───── Data for this task

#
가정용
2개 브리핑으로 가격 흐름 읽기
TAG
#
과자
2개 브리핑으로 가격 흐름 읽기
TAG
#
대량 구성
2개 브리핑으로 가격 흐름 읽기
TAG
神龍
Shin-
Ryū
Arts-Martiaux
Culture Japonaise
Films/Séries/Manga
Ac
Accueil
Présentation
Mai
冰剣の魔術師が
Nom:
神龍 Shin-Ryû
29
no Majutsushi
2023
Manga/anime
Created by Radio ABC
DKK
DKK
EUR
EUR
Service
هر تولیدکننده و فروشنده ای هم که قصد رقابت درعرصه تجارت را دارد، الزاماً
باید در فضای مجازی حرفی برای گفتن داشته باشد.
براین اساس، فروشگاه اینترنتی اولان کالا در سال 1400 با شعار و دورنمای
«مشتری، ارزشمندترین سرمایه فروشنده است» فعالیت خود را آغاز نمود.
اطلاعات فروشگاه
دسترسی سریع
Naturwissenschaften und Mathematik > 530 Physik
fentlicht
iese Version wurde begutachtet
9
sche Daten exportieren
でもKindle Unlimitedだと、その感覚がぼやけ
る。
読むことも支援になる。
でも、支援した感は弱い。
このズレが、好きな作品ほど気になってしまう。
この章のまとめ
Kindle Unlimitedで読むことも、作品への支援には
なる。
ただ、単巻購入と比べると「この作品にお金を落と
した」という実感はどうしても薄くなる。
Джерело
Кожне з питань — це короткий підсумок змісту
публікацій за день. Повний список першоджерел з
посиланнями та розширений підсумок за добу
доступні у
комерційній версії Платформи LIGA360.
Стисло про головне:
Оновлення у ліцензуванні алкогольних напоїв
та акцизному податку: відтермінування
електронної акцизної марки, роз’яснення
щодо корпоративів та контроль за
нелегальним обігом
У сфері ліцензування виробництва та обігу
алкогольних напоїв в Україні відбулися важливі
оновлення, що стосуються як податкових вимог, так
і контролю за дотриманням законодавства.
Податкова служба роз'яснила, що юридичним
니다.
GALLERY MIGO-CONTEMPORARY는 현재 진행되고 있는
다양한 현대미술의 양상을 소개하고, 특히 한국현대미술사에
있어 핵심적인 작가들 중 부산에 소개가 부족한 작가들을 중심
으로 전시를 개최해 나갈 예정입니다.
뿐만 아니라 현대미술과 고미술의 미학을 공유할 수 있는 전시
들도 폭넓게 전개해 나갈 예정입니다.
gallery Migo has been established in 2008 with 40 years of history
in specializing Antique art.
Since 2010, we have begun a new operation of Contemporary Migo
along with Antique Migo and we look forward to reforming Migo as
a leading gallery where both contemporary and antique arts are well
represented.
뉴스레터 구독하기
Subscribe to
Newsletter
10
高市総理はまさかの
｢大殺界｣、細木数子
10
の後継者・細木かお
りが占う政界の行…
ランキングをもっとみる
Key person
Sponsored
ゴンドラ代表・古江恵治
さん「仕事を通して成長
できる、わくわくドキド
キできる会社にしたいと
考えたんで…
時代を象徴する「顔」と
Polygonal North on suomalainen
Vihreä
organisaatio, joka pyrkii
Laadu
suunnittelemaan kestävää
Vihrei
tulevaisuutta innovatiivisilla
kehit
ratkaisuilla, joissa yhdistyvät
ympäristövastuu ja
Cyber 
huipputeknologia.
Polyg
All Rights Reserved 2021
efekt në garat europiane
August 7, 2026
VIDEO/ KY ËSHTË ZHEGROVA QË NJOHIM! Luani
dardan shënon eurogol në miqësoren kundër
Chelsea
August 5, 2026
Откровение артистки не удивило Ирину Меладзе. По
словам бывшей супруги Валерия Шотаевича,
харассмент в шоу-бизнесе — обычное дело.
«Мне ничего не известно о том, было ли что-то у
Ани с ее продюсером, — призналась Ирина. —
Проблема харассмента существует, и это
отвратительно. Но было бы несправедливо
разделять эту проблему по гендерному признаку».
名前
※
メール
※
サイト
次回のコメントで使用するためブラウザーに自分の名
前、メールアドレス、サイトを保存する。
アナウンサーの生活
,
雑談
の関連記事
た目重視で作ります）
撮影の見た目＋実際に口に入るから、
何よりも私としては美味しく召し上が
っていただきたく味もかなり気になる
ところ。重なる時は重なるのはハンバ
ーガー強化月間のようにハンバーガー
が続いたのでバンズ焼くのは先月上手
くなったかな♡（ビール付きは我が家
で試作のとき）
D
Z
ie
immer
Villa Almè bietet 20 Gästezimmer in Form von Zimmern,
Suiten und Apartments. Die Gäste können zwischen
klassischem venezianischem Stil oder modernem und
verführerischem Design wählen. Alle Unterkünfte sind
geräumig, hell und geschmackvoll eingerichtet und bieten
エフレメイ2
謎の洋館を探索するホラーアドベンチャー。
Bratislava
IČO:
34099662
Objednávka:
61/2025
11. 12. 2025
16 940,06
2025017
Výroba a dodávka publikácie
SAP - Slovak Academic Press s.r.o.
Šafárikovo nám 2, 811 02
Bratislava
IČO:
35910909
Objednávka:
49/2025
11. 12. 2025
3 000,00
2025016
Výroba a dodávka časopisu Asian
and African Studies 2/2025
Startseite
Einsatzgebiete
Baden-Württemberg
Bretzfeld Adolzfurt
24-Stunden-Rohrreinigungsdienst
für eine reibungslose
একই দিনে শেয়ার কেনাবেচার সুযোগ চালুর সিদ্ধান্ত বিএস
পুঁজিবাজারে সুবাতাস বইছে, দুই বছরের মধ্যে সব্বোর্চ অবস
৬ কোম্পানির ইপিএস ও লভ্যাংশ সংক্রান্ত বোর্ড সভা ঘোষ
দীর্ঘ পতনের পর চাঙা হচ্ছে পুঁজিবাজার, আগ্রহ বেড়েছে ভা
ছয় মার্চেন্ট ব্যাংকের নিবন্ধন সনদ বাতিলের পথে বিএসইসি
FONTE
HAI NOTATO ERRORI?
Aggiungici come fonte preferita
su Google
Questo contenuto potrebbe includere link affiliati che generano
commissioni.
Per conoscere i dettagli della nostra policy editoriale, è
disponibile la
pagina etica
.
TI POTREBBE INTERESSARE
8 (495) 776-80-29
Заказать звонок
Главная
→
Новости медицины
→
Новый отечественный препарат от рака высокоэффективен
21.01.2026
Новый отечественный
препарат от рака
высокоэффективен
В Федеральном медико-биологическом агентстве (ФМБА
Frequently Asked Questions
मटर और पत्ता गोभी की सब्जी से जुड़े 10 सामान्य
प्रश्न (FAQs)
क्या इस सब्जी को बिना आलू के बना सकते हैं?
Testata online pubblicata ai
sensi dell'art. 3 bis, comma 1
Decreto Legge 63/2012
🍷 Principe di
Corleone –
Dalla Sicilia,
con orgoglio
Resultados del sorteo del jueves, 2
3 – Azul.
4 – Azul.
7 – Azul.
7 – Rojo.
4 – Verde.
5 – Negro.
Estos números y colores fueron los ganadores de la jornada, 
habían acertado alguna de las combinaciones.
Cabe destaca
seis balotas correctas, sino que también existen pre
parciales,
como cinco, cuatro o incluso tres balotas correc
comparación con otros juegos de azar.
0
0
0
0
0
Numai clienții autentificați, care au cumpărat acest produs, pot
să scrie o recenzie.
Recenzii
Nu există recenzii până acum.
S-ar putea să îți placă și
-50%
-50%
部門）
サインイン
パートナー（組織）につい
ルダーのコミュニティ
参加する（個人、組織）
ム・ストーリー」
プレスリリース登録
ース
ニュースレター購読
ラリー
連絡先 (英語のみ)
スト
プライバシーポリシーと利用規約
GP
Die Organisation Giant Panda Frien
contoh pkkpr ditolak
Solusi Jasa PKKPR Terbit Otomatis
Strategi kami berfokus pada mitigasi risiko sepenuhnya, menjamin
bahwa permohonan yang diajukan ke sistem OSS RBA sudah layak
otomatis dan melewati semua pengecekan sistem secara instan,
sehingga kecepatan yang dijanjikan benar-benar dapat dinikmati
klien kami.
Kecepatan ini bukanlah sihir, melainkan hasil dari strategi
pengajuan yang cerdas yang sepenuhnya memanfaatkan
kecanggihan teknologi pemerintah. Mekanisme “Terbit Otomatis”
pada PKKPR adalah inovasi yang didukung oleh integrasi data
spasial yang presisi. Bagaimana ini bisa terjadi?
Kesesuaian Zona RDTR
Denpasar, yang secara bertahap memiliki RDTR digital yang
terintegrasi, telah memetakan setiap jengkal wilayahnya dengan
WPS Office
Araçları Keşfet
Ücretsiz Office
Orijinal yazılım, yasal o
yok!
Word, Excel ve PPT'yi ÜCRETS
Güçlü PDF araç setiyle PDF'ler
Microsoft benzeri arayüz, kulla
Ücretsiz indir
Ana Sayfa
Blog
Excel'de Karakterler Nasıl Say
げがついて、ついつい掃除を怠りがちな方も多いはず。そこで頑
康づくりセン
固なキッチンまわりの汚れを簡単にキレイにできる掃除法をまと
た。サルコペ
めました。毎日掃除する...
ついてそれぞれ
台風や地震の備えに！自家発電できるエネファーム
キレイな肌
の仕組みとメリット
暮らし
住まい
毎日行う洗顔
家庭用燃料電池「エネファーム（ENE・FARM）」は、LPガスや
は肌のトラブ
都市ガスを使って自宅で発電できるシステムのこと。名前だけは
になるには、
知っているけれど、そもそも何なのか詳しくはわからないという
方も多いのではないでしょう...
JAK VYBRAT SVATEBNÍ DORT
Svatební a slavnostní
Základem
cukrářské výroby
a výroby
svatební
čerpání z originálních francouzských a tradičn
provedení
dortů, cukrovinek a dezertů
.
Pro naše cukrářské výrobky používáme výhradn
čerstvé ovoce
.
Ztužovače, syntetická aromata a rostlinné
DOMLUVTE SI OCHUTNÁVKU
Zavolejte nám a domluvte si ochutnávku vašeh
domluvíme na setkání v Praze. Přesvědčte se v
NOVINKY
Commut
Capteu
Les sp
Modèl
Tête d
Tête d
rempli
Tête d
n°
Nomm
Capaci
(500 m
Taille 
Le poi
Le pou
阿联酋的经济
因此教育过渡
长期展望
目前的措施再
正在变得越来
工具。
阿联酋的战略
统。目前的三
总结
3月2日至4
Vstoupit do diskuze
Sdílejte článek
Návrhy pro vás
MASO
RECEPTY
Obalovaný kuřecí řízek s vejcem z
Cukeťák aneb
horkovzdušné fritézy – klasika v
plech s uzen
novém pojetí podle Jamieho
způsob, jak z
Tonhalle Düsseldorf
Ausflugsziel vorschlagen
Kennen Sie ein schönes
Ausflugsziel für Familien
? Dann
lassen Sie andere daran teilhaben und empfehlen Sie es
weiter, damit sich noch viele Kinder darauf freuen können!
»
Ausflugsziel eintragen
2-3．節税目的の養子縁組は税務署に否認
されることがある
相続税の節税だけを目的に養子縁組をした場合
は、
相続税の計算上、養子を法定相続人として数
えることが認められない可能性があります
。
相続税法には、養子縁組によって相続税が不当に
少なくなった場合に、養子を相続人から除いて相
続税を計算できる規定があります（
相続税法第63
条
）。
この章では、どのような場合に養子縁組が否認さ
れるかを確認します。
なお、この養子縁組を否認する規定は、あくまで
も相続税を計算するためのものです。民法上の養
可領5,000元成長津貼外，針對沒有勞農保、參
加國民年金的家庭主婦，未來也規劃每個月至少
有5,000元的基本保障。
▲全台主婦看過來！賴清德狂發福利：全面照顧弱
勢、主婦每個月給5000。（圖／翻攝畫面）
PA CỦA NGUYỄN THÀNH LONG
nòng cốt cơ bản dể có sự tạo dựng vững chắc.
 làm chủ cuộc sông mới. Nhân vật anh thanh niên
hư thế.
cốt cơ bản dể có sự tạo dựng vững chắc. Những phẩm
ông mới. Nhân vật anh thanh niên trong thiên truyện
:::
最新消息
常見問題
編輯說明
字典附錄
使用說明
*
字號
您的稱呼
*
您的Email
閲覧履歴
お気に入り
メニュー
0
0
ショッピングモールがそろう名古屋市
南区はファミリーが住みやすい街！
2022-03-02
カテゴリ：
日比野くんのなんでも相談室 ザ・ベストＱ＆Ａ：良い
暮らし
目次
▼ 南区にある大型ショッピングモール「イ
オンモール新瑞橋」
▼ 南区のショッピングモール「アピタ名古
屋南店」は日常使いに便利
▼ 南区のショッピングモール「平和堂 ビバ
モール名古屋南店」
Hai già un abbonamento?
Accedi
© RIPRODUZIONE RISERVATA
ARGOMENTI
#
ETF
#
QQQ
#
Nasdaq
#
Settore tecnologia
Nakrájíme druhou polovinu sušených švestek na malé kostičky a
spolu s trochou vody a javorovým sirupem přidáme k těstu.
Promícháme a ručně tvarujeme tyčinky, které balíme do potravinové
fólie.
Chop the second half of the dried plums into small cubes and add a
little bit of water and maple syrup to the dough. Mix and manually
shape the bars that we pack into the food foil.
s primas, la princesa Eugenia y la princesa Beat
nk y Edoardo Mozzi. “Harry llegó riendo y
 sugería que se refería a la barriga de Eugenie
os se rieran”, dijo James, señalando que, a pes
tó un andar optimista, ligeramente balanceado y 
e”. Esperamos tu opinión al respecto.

──────────

Aim of the exercise
Working from the data above, extract solely the lines from the one containing "神龍 Shin-Ryû" through the one containing "ランキングをもっとみる", exactly as they appear, both included.

Exercise answer
神龍 Shin-Ryû
29
no Majutsushi
2023
Manga/anime
Created by Radio ABC
DKK
DKK
EUR
EUR
Service
هر تولیدکننده و فروشنده ای هم که قصد رقابت درعرصه تجارت را دارد، الزاماً
باید در فضای مجازی حرفی برای گفتن داشته باشد.
براین اساس، فروشگاه اینترنتی اولان کالا در سال 1400 با شعار و دورنمای
«مشتری، ارزشمندترین سرمایه فروشنده است» فعالیت خود را آغاز نمود.
اطلاعات فروشگاه
دسترسی سریع
Naturwissenschaften und Mathematik > 530 Physik
fentlicht
iese Version wurde begutachtet
9
sche Daten exportieren
でもKindle Unlimitedだと、その感覚がぼやけ
る。
読むことも支援になる。
でも、支援した感は弱い。
このズレが、好きな作品ほど気になってしまう。
この章のまとめ
Kindle Unlimitedで読むことも、作品への支援には
なる。
ただ、単巻購入と比べると「この作品にお金を落と
した」という実感はどうしても薄くなる。
Джерело
Кожне з питань — це короткий підсумок змісту
публікацій за день. Повний список першоджерел з
посиланнями та розширений підсумок за добу
доступні у
комерційній версії Платформи LIGA360.
Стисло про головне:
Оновлення у ліцензуванні алкогольних напоїв
та акцизному податку: відтермінування
електронної акцизної марки, роз’яснення
щодо корпоративів та контроль за
нелегальним обігом
У сфері ліцензування виробництва та обігу
алкогольних напоїв в Україні відбулися важливі
оновлення, що стосуються як податкових вимог, так
і контролю за дотриманням законодавства.
Податкова служба роз'яснила, що юридичним
니다.
GALLERY MIGO-CONTEMPORARY는 현재 진행되고 있는
다양한 현대미술의 양상을 소개하고, 특히 한국현대미술사에
있어 핵심적인 작가들 중 부산에 소개가 부족한 작가들을 중심
으로 전시를 개최해 나갈 예정입니다.
뿐만 아니라 현대미술과 고미술의 미학을 공유할 수 있는 전시
들도 폭넓게 전개해 나갈 예정입니다.
gallery Migo has been established in 2008 with 40 years of history
in specializing Antique art.
Since 2010, we have begun a new operation of Contemporary Migo
along with Antique Migo and we look forward to reforming Migo as
a leading gallery where both contemporary and antique arts are well
represented.
뉴스레터 구독하기
Subscribe to
Newsletter
10
高市総理はまさかの
｢大殺界｣、細木数子
10
の後継者・細木かお
りが占う政界の行…
ランキングをもっとみる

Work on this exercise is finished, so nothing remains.